Growth of Form in Thin Elastic Structures

TL;DR

This paper investigates the stability of growth in thin elastic structures by modeling it as a quasi-static evolution of a target metric, revealing how local curvature and stress influence stability and elongation.

Contribution

It introduces a model coupling growth laws to local shape properties, providing insights into stability criteria for elastic growth in cylindrical shells.

Findings

Coupling growth to curvature alone causes instability.

Coupling growth to stress can stabilize elongation.
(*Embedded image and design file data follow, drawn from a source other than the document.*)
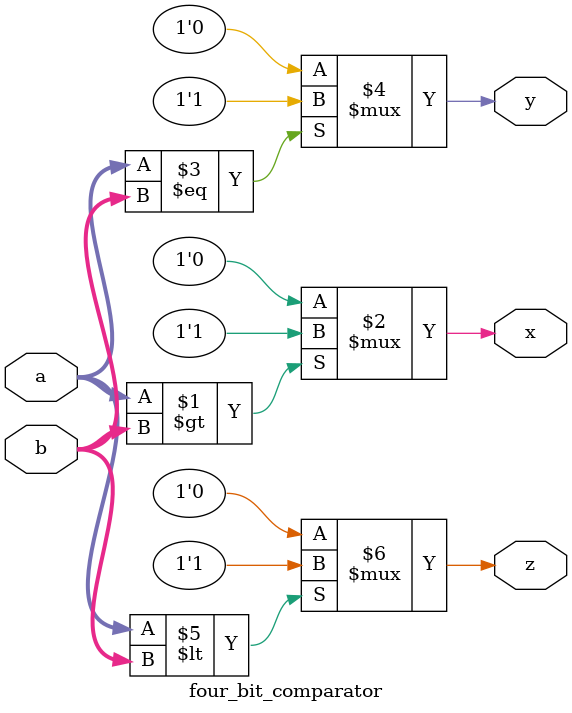
<source format=v>
`timescale 1ns / 1ps


module four_bit_comparator(a, b, x, y, z);
    input [3:0] a;
    input [3:0] b;
    output x, y, z;
     
     wire x, y, z;
     
     assign x = (a > b) ? 1'b1 : 1'b0;
     assign y = (a == b) ? 1'b1 : 1'b0;
     assign z = (a < b) ? 1'b1 : 1'b0;
     
endmodule

</source>
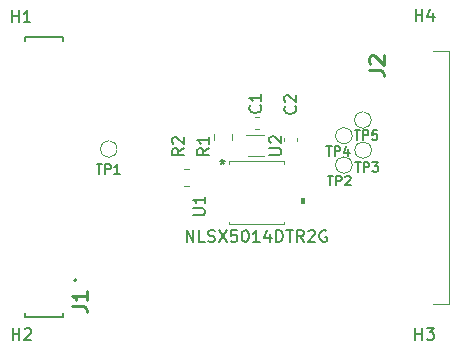
<source format=gbr>
%TF.GenerationSoftware,KiCad,Pcbnew,5.1.10-88a1d61d58~88~ubuntu18.04.1*%
%TF.CreationDate,2021-08-08T17:29:49+07:00*%
%TF.ProjectId,AETINA_ACCS3-STD-AN00-TEKNIQUE_OCLEA_OS08A20-ADAPTER,41455449-4e41-45f4-9143-4353332d5354,rev?*%
%TF.SameCoordinates,Original*%
%TF.FileFunction,Legend,Top*%
%TF.FilePolarity,Positive*%
%FSLAX46Y46*%
G04 Gerber Fmt 4.6, Leading zero omitted, Abs format (unit mm)*
G04 Created by KiCad (PCBNEW 5.1.10-88a1d61d58~88~ubuntu18.04.1) date 2021-08-08 17:29:49*
%MOMM*%
%LPD*%
G01*
G04 APERTURE LIST*
%ADD10C,0.120000*%
%ADD11C,0.100000*%
%ADD12C,0.200000*%
%ADD13C,0.127000*%
%ADD14C,0.150000*%
%ADD15C,0.254000*%
G04 APERTURE END LIST*
D10*
%TO.C,R2*%
X119204496Y-95757060D02*
X119658624Y-95757060D01*
X119204496Y-97227060D02*
X119658624Y-97227060D01*
D11*
%TO.C,J2*%
X140299700Y-107235000D02*
X141699700Y-107235000D01*
X141699700Y-107235000D02*
X141699700Y-85805000D01*
X141699700Y-85805000D02*
X140299700Y-85805000D01*
D12*
%TO.C,J1*%
X110138900Y-105207500D02*
G75*
G03*
X110138900Y-105207500I-100000J0D01*
G01*
D13*
X105723900Y-107953500D02*
X105723900Y-108303500D01*
X105723900Y-108303500D02*
X109023900Y-108303500D01*
X109023900Y-108303500D02*
X109023900Y-107953500D01*
X105723900Y-84953500D02*
X105723900Y-84603500D01*
X105723900Y-84603500D02*
X109023900Y-84603500D01*
X109023900Y-84603500D02*
X109023900Y-84953500D01*
D10*
%TO.C,TP5*%
X135071080Y-91638120D02*
G75*
G03*
X135071080Y-91638120I-700000J0D01*
G01*
%TO.C,TP4*%
X133465800Y-92964000D02*
G75*
G03*
X133465800Y-92964000I-700000J0D01*
G01*
%TO.C,TP3*%
X135091400Y-94188280D02*
G75*
G03*
X135091400Y-94188280I-700000J0D01*
G01*
%TO.C,TP2*%
X133465800Y-95453200D02*
G75*
G03*
X133465800Y-95453200I-700000J0D01*
G01*
%TO.C,TP1*%
X113562360Y-94091760D02*
G75*
G03*
X113562360Y-94091760I-700000J0D01*
G01*
D11*
%TO.C,U1*%
G36*
X129425700Y-98249499D02*
G01*
X129425700Y-98630499D01*
X129171700Y-98630499D01*
X129171700Y-98249499D01*
X129425700Y-98249499D01*
G37*
X129425700Y-98249499D02*
X129425700Y-98630499D01*
X129171700Y-98630499D01*
X129171700Y-98249499D01*
X129425700Y-98249499D01*
D10*
X127685800Y-95329461D02*
X127685800Y-95110300D01*
X123037600Y-100250539D02*
X123037600Y-100469700D01*
X123037600Y-95110300D02*
X123037600Y-95329459D01*
X127685800Y-95110300D02*
X123037600Y-95110300D01*
X127685800Y-100469700D02*
X127685800Y-100250541D01*
X123037600Y-100469700D02*
X127685800Y-100469700D01*
%TO.C,C2*%
X128754600Y-93428867D02*
X128754600Y-93136333D01*
X127734600Y-93428867D02*
X127734600Y-93136333D01*
%TO.C,C1*%
X125551147Y-91361800D02*
X125258613Y-91361800D01*
X125551147Y-92381800D02*
X125258613Y-92381800D01*
%TO.C,U2*%
X125986300Y-94714900D02*
X124686300Y-94714900D01*
X124436300Y-92914900D02*
X125986300Y-92914900D01*
%TO.C,R1*%
X121784440Y-92844376D02*
X121784440Y-93298504D01*
X123254440Y-92844376D02*
X123254440Y-93298504D01*
%TO.C,R2*%
D14*
X119227860Y-94034906D02*
X118751670Y-94368240D01*
X119227860Y-94606335D02*
X118227860Y-94606335D01*
X118227860Y-94225382D01*
X118275480Y-94130144D01*
X118323099Y-94082525D01*
X118418337Y-94034906D01*
X118561194Y-94034906D01*
X118656432Y-94082525D01*
X118704051Y-94130144D01*
X118751670Y-94225382D01*
X118751670Y-94606335D01*
X118323099Y-93653954D02*
X118275480Y-93606335D01*
X118227860Y-93511097D01*
X118227860Y-93273001D01*
X118275480Y-93177763D01*
X118323099Y-93130144D01*
X118418337Y-93082525D01*
X118513575Y-93082525D01*
X118656432Y-93130144D01*
X119227860Y-93701573D01*
X119227860Y-93082525D01*
%TO.C,J2*%
D15*
X134887183Y-87428493D02*
X135794326Y-87428493D01*
X135975755Y-87488969D01*
X136096707Y-87609921D01*
X136157183Y-87791350D01*
X136157183Y-87912302D01*
X135008136Y-86884207D02*
X134947660Y-86823731D01*
X134887183Y-86702779D01*
X134887183Y-86400398D01*
X134947660Y-86279445D01*
X135008136Y-86218969D01*
X135129088Y-86158493D01*
X135250040Y-86158493D01*
X135431469Y-86218969D01*
X136157183Y-86944683D01*
X136157183Y-86158493D01*
%TO.C,J1*%
X109758963Y-107408133D02*
X110666106Y-107408133D01*
X110847535Y-107468609D01*
X110968487Y-107589561D01*
X111028963Y-107770990D01*
X111028963Y-107891942D01*
X111028963Y-106138133D02*
X111028963Y-106863847D01*
X111028963Y-106500990D02*
X109758963Y-106500990D01*
X109940392Y-106621942D01*
X110061344Y-106742895D01*
X110121820Y-106863847D01*
%TO.C,TP5*%
D14*
X133666356Y-92520824D02*
X134123499Y-92520824D01*
X133894927Y-93320824D02*
X133894927Y-92520824D01*
X134390165Y-93320824D02*
X134390165Y-92520824D01*
X134694927Y-92520824D01*
X134771118Y-92558920D01*
X134809213Y-92597015D01*
X134847308Y-92673205D01*
X134847308Y-92787491D01*
X134809213Y-92863681D01*
X134771118Y-92901777D01*
X134694927Y-92939872D01*
X134390165Y-92939872D01*
X135571118Y-92520824D02*
X135190165Y-92520824D01*
X135152070Y-92901777D01*
X135190165Y-92863681D01*
X135266356Y-92825586D01*
X135456832Y-92825586D01*
X135533022Y-92863681D01*
X135571118Y-92901777D01*
X135609213Y-92977967D01*
X135609213Y-93168443D01*
X135571118Y-93244634D01*
X135533022Y-93282729D01*
X135456832Y-93320824D01*
X135266356Y-93320824D01*
X135190165Y-93282729D01*
X135152070Y-93244634D01*
%TO.C,TP4*%
X131283836Y-93861944D02*
X131740979Y-93861944D01*
X131512407Y-94661944D02*
X131512407Y-93861944D01*
X132007645Y-94661944D02*
X132007645Y-93861944D01*
X132312407Y-93861944D01*
X132388598Y-93900040D01*
X132426693Y-93938135D01*
X132464788Y-94014325D01*
X132464788Y-94128611D01*
X132426693Y-94204801D01*
X132388598Y-94242897D01*
X132312407Y-94280992D01*
X132007645Y-94280992D01*
X133150502Y-94128611D02*
X133150502Y-94661944D01*
X132960026Y-93823849D02*
X132769550Y-94395278D01*
X133264788Y-94395278D01*
%TO.C,TP3*%
X133724776Y-95223384D02*
X134181919Y-95223384D01*
X133953347Y-96023384D02*
X133953347Y-95223384D01*
X134448585Y-96023384D02*
X134448585Y-95223384D01*
X134753347Y-95223384D01*
X134829538Y-95261480D01*
X134867633Y-95299575D01*
X134905728Y-95375765D01*
X134905728Y-95490051D01*
X134867633Y-95566241D01*
X134829538Y-95604337D01*
X134753347Y-95642432D01*
X134448585Y-95642432D01*
X135172395Y-95223384D02*
X135667633Y-95223384D01*
X135400966Y-95528146D01*
X135515252Y-95528146D01*
X135591442Y-95566241D01*
X135629538Y-95604337D01*
X135667633Y-95680527D01*
X135667633Y-95871003D01*
X135629538Y-95947194D01*
X135591442Y-95985289D01*
X135515252Y-96023384D01*
X135286680Y-96023384D01*
X135210490Y-95985289D01*
X135172395Y-95947194D01*
%TO.C,TP2*%
X131400676Y-96346064D02*
X131857819Y-96346064D01*
X131629247Y-97146064D02*
X131629247Y-96346064D01*
X132124485Y-97146064D02*
X132124485Y-96346064D01*
X132429247Y-96346064D01*
X132505438Y-96384160D01*
X132543533Y-96422255D01*
X132581628Y-96498445D01*
X132581628Y-96612731D01*
X132543533Y-96688921D01*
X132505438Y-96727017D01*
X132429247Y-96765112D01*
X132124485Y-96765112D01*
X132886390Y-96422255D02*
X132924485Y-96384160D01*
X133000676Y-96346064D01*
X133191152Y-96346064D01*
X133267342Y-96384160D01*
X133305438Y-96422255D01*
X133343533Y-96498445D01*
X133343533Y-96574636D01*
X133305438Y-96688921D01*
X132848295Y-97146064D01*
X133343533Y-97146064D01*
%TO.C,TP1*%
X111837596Y-95401184D02*
X112294739Y-95401184D01*
X112066167Y-96201184D02*
X112066167Y-95401184D01*
X112561405Y-96201184D02*
X112561405Y-95401184D01*
X112866167Y-95401184D01*
X112942358Y-95439280D01*
X112980453Y-95477375D01*
X113018548Y-95553565D01*
X113018548Y-95667851D01*
X112980453Y-95744041D01*
X112942358Y-95782137D01*
X112866167Y-95820232D01*
X112561405Y-95820232D01*
X113780453Y-96201184D02*
X113323310Y-96201184D01*
X113551881Y-96201184D02*
X113551881Y-95401184D01*
X113475691Y-95515470D01*
X113399500Y-95591660D01*
X113323310Y-95629756D01*
%TO.C,U1*%
X119980460Y-99687284D02*
X120789984Y-99687284D01*
X120885222Y-99639665D01*
X120932841Y-99592046D01*
X120980460Y-99496808D01*
X120980460Y-99306332D01*
X120932841Y-99211094D01*
X120885222Y-99163475D01*
X120789984Y-99115856D01*
X119980460Y-99115856D01*
X120980460Y-98115856D02*
X120980460Y-98687284D01*
X120980460Y-98401570D02*
X119980460Y-98401570D01*
X120123318Y-98496808D01*
X120218556Y-98592046D01*
X120266175Y-98687284D01*
X119459478Y-101963480D02*
X119459478Y-100963480D01*
X120030906Y-101963480D01*
X120030906Y-100963480D01*
X120983287Y-101963480D02*
X120507097Y-101963480D01*
X120507097Y-100963480D01*
X121269001Y-101915861D02*
X121411859Y-101963480D01*
X121649954Y-101963480D01*
X121745192Y-101915861D01*
X121792811Y-101868242D01*
X121840430Y-101773004D01*
X121840430Y-101677766D01*
X121792811Y-101582528D01*
X121745192Y-101534909D01*
X121649954Y-101487290D01*
X121459478Y-101439671D01*
X121364240Y-101392052D01*
X121316620Y-101344433D01*
X121269001Y-101249195D01*
X121269001Y-101153957D01*
X121316620Y-101058719D01*
X121364240Y-101011100D01*
X121459478Y-100963480D01*
X121697573Y-100963480D01*
X121840430Y-101011100D01*
X122173763Y-100963480D02*
X122840430Y-101963480D01*
X122840430Y-100963480D02*
X122173763Y-101963480D01*
X123697573Y-100963480D02*
X123221382Y-100963480D01*
X123173763Y-101439671D01*
X123221382Y-101392052D01*
X123316620Y-101344433D01*
X123554716Y-101344433D01*
X123649954Y-101392052D01*
X123697573Y-101439671D01*
X123745192Y-101534909D01*
X123745192Y-101773004D01*
X123697573Y-101868242D01*
X123649954Y-101915861D01*
X123554716Y-101963480D01*
X123316620Y-101963480D01*
X123221382Y-101915861D01*
X123173763Y-101868242D01*
X124364240Y-100963480D02*
X124459478Y-100963480D01*
X124554716Y-101011100D01*
X124602335Y-101058719D01*
X124649954Y-101153957D01*
X124697573Y-101344433D01*
X124697573Y-101582528D01*
X124649954Y-101773004D01*
X124602335Y-101868242D01*
X124554716Y-101915861D01*
X124459478Y-101963480D01*
X124364240Y-101963480D01*
X124269001Y-101915861D01*
X124221382Y-101868242D01*
X124173763Y-101773004D01*
X124126144Y-101582528D01*
X124126144Y-101344433D01*
X124173763Y-101153957D01*
X124221382Y-101058719D01*
X124269001Y-101011100D01*
X124364240Y-100963480D01*
X125649954Y-101963480D02*
X125078525Y-101963480D01*
X125364240Y-101963480D02*
X125364240Y-100963480D01*
X125269001Y-101106338D01*
X125173763Y-101201576D01*
X125078525Y-101249195D01*
X126507097Y-101296814D02*
X126507097Y-101963480D01*
X126269001Y-100915861D02*
X126030906Y-101630147D01*
X126649954Y-101630147D01*
X127030906Y-101963480D02*
X127030906Y-100963480D01*
X127269001Y-100963480D01*
X127411859Y-101011100D01*
X127507097Y-101106338D01*
X127554716Y-101201576D01*
X127602335Y-101392052D01*
X127602335Y-101534909D01*
X127554716Y-101725385D01*
X127507097Y-101820623D01*
X127411859Y-101915861D01*
X127269001Y-101963480D01*
X127030906Y-101963480D01*
X127888049Y-100963480D02*
X128459478Y-100963480D01*
X128173763Y-101963480D02*
X128173763Y-100963480D01*
X129364240Y-101963480D02*
X129030906Y-101487290D01*
X128792811Y-101963480D02*
X128792811Y-100963480D01*
X129173763Y-100963480D01*
X129269001Y-101011100D01*
X129316620Y-101058719D01*
X129364240Y-101153957D01*
X129364240Y-101296814D01*
X129316620Y-101392052D01*
X129269001Y-101439671D01*
X129173763Y-101487290D01*
X128792811Y-101487290D01*
X129745192Y-101058719D02*
X129792811Y-101011100D01*
X129888049Y-100963480D01*
X130126144Y-100963480D01*
X130221382Y-101011100D01*
X130269001Y-101058719D01*
X130316620Y-101153957D01*
X130316620Y-101249195D01*
X130269001Y-101392052D01*
X129697573Y-101963480D01*
X130316620Y-101963480D01*
X131269001Y-101011100D02*
X131173763Y-100963480D01*
X131030906Y-100963480D01*
X130888049Y-101011100D01*
X130792811Y-101106338D01*
X130745192Y-101201576D01*
X130697573Y-101392052D01*
X130697573Y-101534909D01*
X130745192Y-101725385D01*
X130792811Y-101820623D01*
X130888049Y-101915861D01*
X131030906Y-101963480D01*
X131126144Y-101963480D01*
X131269001Y-101915861D01*
X131316620Y-101868242D01*
X131316620Y-101534909D01*
X131126144Y-101534909D01*
X122478800Y-94946220D02*
X122478800Y-95184316D01*
X122240704Y-95089078D02*
X122478800Y-95184316D01*
X122716895Y-95089078D01*
X122335942Y-95374792D02*
X122478800Y-95184316D01*
X122621657Y-95374792D01*
X122478800Y-94938600D02*
X122478800Y-95176696D01*
X122240704Y-95081458D02*
X122478800Y-95176696D01*
X122716895Y-95081458D01*
X122335942Y-95367172D02*
X122478800Y-95176696D01*
X122621657Y-95367172D01*
%TO.C,C2*%
X128622062Y-90481446D02*
X128669681Y-90529065D01*
X128717300Y-90671922D01*
X128717300Y-90767160D01*
X128669681Y-90910018D01*
X128574443Y-91005256D01*
X128479205Y-91052875D01*
X128288729Y-91100494D01*
X128145872Y-91100494D01*
X127955396Y-91052875D01*
X127860158Y-91005256D01*
X127764920Y-90910018D01*
X127717300Y-90767160D01*
X127717300Y-90671922D01*
X127764920Y-90529065D01*
X127812539Y-90481446D01*
X127812539Y-90100494D02*
X127764920Y-90052875D01*
X127717300Y-89957637D01*
X127717300Y-89719541D01*
X127764920Y-89624303D01*
X127812539Y-89576684D01*
X127907777Y-89529065D01*
X128003015Y-89529065D01*
X128145872Y-89576684D01*
X128717300Y-90148113D01*
X128717300Y-89529065D01*
%TO.C,C1*%
X125670582Y-90397626D02*
X125718201Y-90445245D01*
X125765820Y-90588102D01*
X125765820Y-90683340D01*
X125718201Y-90826198D01*
X125622963Y-90921436D01*
X125527725Y-90969055D01*
X125337249Y-91016674D01*
X125194392Y-91016674D01*
X125003916Y-90969055D01*
X124908678Y-90921436D01*
X124813440Y-90826198D01*
X124765820Y-90683340D01*
X124765820Y-90588102D01*
X124813440Y-90445245D01*
X124861059Y-90397626D01*
X125765820Y-89445245D02*
X125765820Y-90016674D01*
X125765820Y-89730960D02*
X124765820Y-89730960D01*
X124908678Y-89826198D01*
X125003916Y-89921436D01*
X125051535Y-90016674D01*
%TO.C,U2*%
X126465080Y-94576804D02*
X127274604Y-94576804D01*
X127369842Y-94529185D01*
X127417461Y-94481566D01*
X127465080Y-94386328D01*
X127465080Y-94195852D01*
X127417461Y-94100614D01*
X127369842Y-94052995D01*
X127274604Y-94005376D01*
X126465080Y-94005376D01*
X126560319Y-93576804D02*
X126512700Y-93529185D01*
X126465080Y-93433947D01*
X126465080Y-93195852D01*
X126512700Y-93100614D01*
X126560319Y-93052995D01*
X126655557Y-93005376D01*
X126750795Y-93005376D01*
X126893652Y-93052995D01*
X127465080Y-93624423D01*
X127465080Y-93005376D01*
%TO.C,R1*%
X121351300Y-94017126D02*
X120875110Y-94350460D01*
X121351300Y-94588555D02*
X120351300Y-94588555D01*
X120351300Y-94207602D01*
X120398920Y-94112364D01*
X120446539Y-94064745D01*
X120541777Y-94017126D01*
X120684634Y-94017126D01*
X120779872Y-94064745D01*
X120827491Y-94112364D01*
X120875110Y-94207602D01*
X120875110Y-94588555D01*
X121351300Y-93064745D02*
X121351300Y-93636174D01*
X121351300Y-93350460D02*
X120351300Y-93350460D01*
X120494158Y-93445698D01*
X120589396Y-93540936D01*
X120637015Y-93636174D01*
%TO.C,H4*%
X138833955Y-83266540D02*
X138833955Y-82266540D01*
X138833955Y-82742731D02*
X139405383Y-82742731D01*
X139405383Y-83266540D02*
X139405383Y-82266540D01*
X140310145Y-82599874D02*
X140310145Y-83266540D01*
X140072050Y-82218921D02*
X139833955Y-82933207D01*
X140453002Y-82933207D01*
%TO.C,H3*%
X138816175Y-110243880D02*
X138816175Y-109243880D01*
X138816175Y-109720071D02*
X139387603Y-109720071D01*
X139387603Y-110243880D02*
X139387603Y-109243880D01*
X139768556Y-109243880D02*
X140387603Y-109243880D01*
X140054270Y-109624833D01*
X140197127Y-109624833D01*
X140292365Y-109672452D01*
X140339984Y-109720071D01*
X140387603Y-109815309D01*
X140387603Y-110053404D01*
X140339984Y-110148642D01*
X140292365Y-110196261D01*
X140197127Y-110243880D01*
X139911413Y-110243880D01*
X139816175Y-110196261D01*
X139768556Y-110148642D01*
%TO.C,H2*%
X104726835Y-110243880D02*
X104726835Y-109243880D01*
X104726835Y-109720071D02*
X105298263Y-109720071D01*
X105298263Y-110243880D02*
X105298263Y-109243880D01*
X105726835Y-109339119D02*
X105774454Y-109291500D01*
X105869692Y-109243880D01*
X106107787Y-109243880D01*
X106203025Y-109291500D01*
X106250644Y-109339119D01*
X106298263Y-109434357D01*
X106298263Y-109529595D01*
X106250644Y-109672452D01*
X105679216Y-110243880D01*
X106298263Y-110243880D01*
%TO.C,H1*%
X104653175Y-83357980D02*
X104653175Y-82357980D01*
X104653175Y-82834171D02*
X105224603Y-82834171D01*
X105224603Y-83357980D02*
X105224603Y-82357980D01*
X106224603Y-83357980D02*
X105653175Y-83357980D01*
X105938889Y-83357980D02*
X105938889Y-82357980D01*
X105843651Y-82500838D01*
X105748413Y-82596076D01*
X105653175Y-82643695D01*
%TD*%
M02*

</source>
The approach applies to various target geometries.

Abstract

Heterogeneous growth plays an important role in the shape and pattern formation of thin elastic structures ranging from the petals of blooming lilies to the cell walls of growing bacteria. Here we address the stability and regulation of such growth, which we modeled as a quasi-static time evolution of a metric, with fast elastic relaxation of the shape. We consider regulation via coupling of the growth law, defined by the time derivative of the target metric, to purely local properties of the shape, such as the local curvature and stress. For cylindrical shells, motivated by rod-like E. \textit{coli}, we show that coupling to curvature alone is generically linearly unstable and that additionally coupling to stress can lead to stably elongating structures. Our approach can readily be extended to gain insights into the general classes of stable growth laws for different target geometries.